Yes, yes, yes! There are too many people (well, companies/startups/websites-looking-to-become-startups) focusing on just one or two of the four pillars. Article goes on…
“We’ve got to move beyond the global village and focus on how people will repurpose it for their needs. This is why i think that issues of remix are essential to this narrative. What hiphop artists and anime remixers are doing is teaching us what it means to consume and produce as a connected process. In tech land, this is the value of OpenAPIs – this is fundamentally about remixing technology. Of course, all the efforts to legitimize this are dangerous. Part of the glory of hacking and remixing is the rebellious feeling of resistance. More importantly, anyone remixing is understandably wary of the institutions who are opening up or creative commons-ing the process. Aside from not wanting to be told what to do, there is fear of being too reliant on the master. This is part of the trick of OpenAPIs and CC licenses – they allow the owners to maintain power through a different incentive system. You are meant to feel like you have access as long as you want, but the one who giveth can taketh away. That, of course, is a longer conversation. But it’s important to remember that the power issues in remix are not solved by OpenAPIs and CC licenses. Of course, i’m all in favor of OpenAPIs because i think that they will push us further into remix culture, much to the chagrin of current hegemonic institutions. We just need to be careful so that we don’t get it all banned.”

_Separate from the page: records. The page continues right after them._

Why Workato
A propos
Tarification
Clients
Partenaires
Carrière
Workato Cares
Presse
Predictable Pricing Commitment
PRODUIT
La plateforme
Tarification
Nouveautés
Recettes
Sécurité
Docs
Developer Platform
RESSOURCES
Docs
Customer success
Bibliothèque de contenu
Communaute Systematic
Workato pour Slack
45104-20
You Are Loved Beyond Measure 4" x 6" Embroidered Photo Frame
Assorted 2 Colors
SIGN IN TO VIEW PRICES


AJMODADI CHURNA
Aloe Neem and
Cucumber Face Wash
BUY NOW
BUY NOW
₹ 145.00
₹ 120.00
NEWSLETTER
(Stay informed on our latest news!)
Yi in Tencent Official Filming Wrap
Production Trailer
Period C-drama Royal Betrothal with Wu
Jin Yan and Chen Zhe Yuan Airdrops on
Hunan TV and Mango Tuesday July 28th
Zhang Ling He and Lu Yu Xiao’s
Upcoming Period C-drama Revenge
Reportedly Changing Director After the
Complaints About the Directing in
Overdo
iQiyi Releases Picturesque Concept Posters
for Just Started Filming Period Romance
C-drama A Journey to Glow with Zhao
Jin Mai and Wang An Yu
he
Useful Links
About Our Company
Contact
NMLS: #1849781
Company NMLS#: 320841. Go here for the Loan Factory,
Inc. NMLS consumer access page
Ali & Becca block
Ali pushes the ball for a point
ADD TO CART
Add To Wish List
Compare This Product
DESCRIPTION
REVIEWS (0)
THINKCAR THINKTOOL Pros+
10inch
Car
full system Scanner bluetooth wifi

Wow, some really thought provoking stuff there about the user-dynamics of remix culture vs OpenAPI’s from major players. Something definitely for me to reflect on.
I’m a hacker and remixer who finds himself in a large organisation that has slowly converted me (via 4.5 years of enterprise programming). Running backstage.bbc.co.uk I’m torn between the culture I love and the requirements of the business.
In fox hunting here in the UK (a horrid “sport” that is thankfully now banned) they say the enjoyment is derived from the “thrill of the chase”. I guess that’s one of the main drivers I’ve always had when I’ve knocked up stuff like the London Underground delay RSS script and the “better” output versions of projects I’ve built officially for the BBC is that I’m taking on the “big guys” via below-radar methods such as screen scraping and even, ahem, unprotected data sources available via HTTP.
The minute you legitimise all this and even write documentation and nicely package it all up, the “thrill of the chase” is perhaps somewhat lost.
Do we try and derive new buzzes or do we remove an element of the legitimisation? I guess it comes down to why people are remixing – and I don’t currently have an answer to that.